Das, was nun bei uns Christen aus natürlicher Anlage und gutem Willen entsprang, war bei den Mahometanern Pflicht: denn indem es einem solchen Glaubensgenossen zum größten Verdienst gereichte, Abschriften des Korans selbst zu vervielfältigen oder vervielfältigen zu lassen, so war es kein geringeres, denselben auswendig zu lernen, um bei jedem Anlaß die gehörigen Stellen anführen, Erbauung befördern, Streitigkeit schlichten zu können. Man benannte solche Personen mit dem Ehrentitel Hafis, und dieser ist unserm Dichter als bezeichnender Hauptname geblieben.
Nun ward gar bald nach seinem Ursprunge der Koran ein Gegenstand der unendlichsten Auslegungen, gab Gelegenheit zu den spitzfindigsten Subtilitäten, und indem er die Sinnesweise eines jeden aufregte, entstanden grenzenlos abweichende Meinungen, verrückte Kombinationen, ja die unvernünftigsten Beziehungen aller Art wurden versucht, so daß der eigentlich geistreiche, verständige Mann eifrig bemüht sein mußte, um nur wieder auf den Grund des reinen, guten Textes zurückzugelangen. Daher finden wir denn auch in der Geschichte des Islam Auslegung, Anwendung und Gebrauch oft bewundernswürdig.

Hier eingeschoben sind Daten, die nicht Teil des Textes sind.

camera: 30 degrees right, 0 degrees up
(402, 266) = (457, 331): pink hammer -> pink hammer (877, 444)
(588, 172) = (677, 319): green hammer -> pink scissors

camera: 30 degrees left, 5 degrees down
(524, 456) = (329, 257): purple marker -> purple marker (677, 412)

Zu einer solchen Gewandtheit war das schönste dichterische Talent erzogen und herangebildet; ihm gehörte der ganze Koran, und was für Religionsgebäude man darauf gegründet, war ihm kein Rätsel. Er sagt selbst:
Durch den Koran hab ich alles,
Was mir je gelang, gemacht.
Als Derwisch, Sofi, Scheich lehrte er in seinem Geburtsorte Schiras, auf welchen er sich beschränkte, wohlgelitten und geschätzt von der Familie Mosaffer und ihren Beziehungen. Er beschäftigte sich mit theologischen und grammatikalischen Arbeiten und versammelte eine große Anzahl Schüler um sich her.[200]

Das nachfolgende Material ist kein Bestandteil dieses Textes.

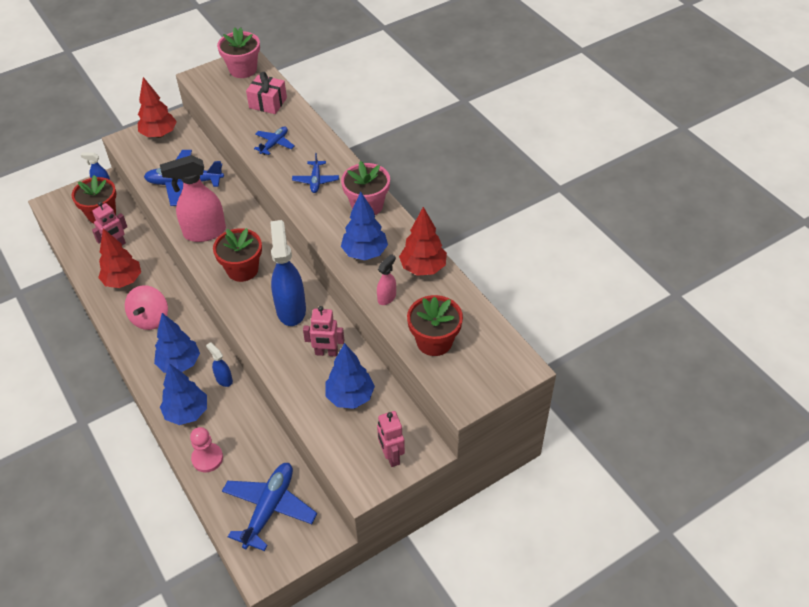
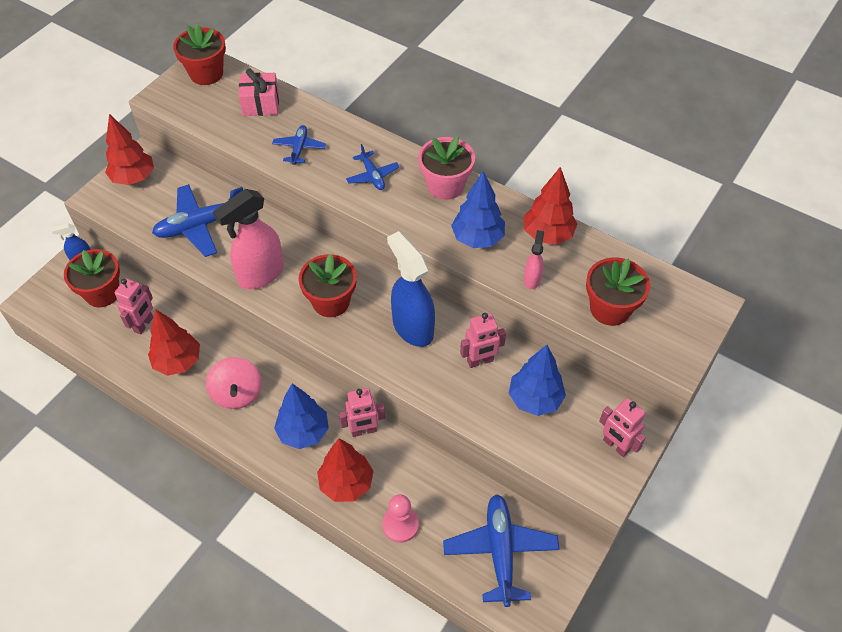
camera: 25 degrees left, 5 degrees up
(187, 413) = (346, 483): blue tree -> red tree
(224, 379) = (363, 431): blue spray bottle -> pink robot
(243, 69) = (206, 74): pink flower pot -> red flower pot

Mit solchen ernsten Studien, mit einem wirklichen Lehramte stehen seine Gedichte völlig im Widerspruch, der sich wohl dadurch heben läßt, wenn man sagt: daß der Dichter nicht geradezu alles denken und leben müsse, was er ausspricht, am wenigsten derjenige, der in späterer Zeit in verwickelte Zustände gerät, wo er sich immer der rhetorischen Verstellung nähern und dasjenige vortragen wird, was seine Zeitgenossen gerne hören. Dies scheint uns bei Hafis durchaus der Fall. Denn wie ein Märchenerzähler auch nicht an die Zaubereien glaubt, die er vorspiegelt, sondern sie nur aufs beste zu beleben und auszustatten gedenkt, damit seine Zuhörer sich daran ergetzen, ebensowenig braucht gerade der lyrische Dichter dasjenige alles selbst auszuüben, womit er hohe und geringe Leser und Sänger ergetzt und beschmeichelt. Auch scheint unser Dichter keinen großen Wert auf seine so leicht hinfließenden Lieder gelegt zu haben, denn seine Schüler sammelten sie erst nach seinem Tode.
Nur wenig sagen wir von diesen Dichtungen, weil man sie genießen, sich damit in Einklang setzen sollte. Aus ihnen strömt eine fortquellende, mäßige Lebendigkeit. Im Engen genügsam, froh und klug, von der Fülle der Welt seinen Teil dahinnehmend, in die Geheimnisse der Gottheit von fern hineinblickend, dagegen aber auch einmal Religionsübung und Sinnenlust ablehnend, eins wie das andere; wie denn überhaupt diese Dichtart, was sie auch zu befördern und zu lehren scheint, durchaus eine skeptische Beweglichkeit behalten muß.